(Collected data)
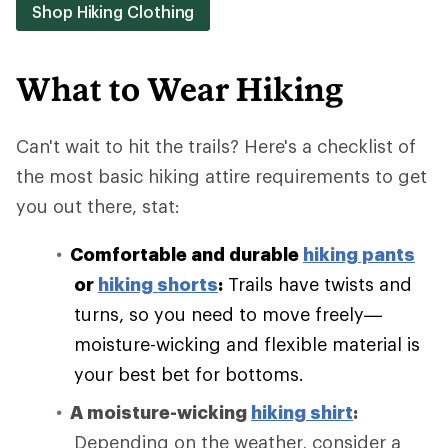
Shop Hiking Clothing
What to Wear Hiking
Can't wait to hit the trails? Here's a checklist of
the most basic hiking attire requirements to get
you out there, stat:
Comfortable and durable
hiking pants
or
hiking shorts
:
Trails have twists and
turns, so you need to move freely—
moisture-wicking and flexible material is
your best bet for bottoms.
A moisture-wicking
hiking shirt
:
Depending on the weather, consider a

• [TASK REQUIREMENTS]
Please extract the text read from each row above, copying its lines word for word and leaving the pictures out of your answer.

• [RESPONSE BOX]
Shop Hiking Clothing
What to Wear Hiking
Can't wait to hit the trails? Here's a checklist of
the most basic hiking attire requirements to get
you out there, stat:
Comfortable and durable
hiking pants
or
hiking shorts
:
Trails have twists and
turns, so you need to move freely—
moisture-wicking and flexible material is
your best bet for bottoms.
A moisture-wicking
hiking shirt
:
Depending on the weather, consider a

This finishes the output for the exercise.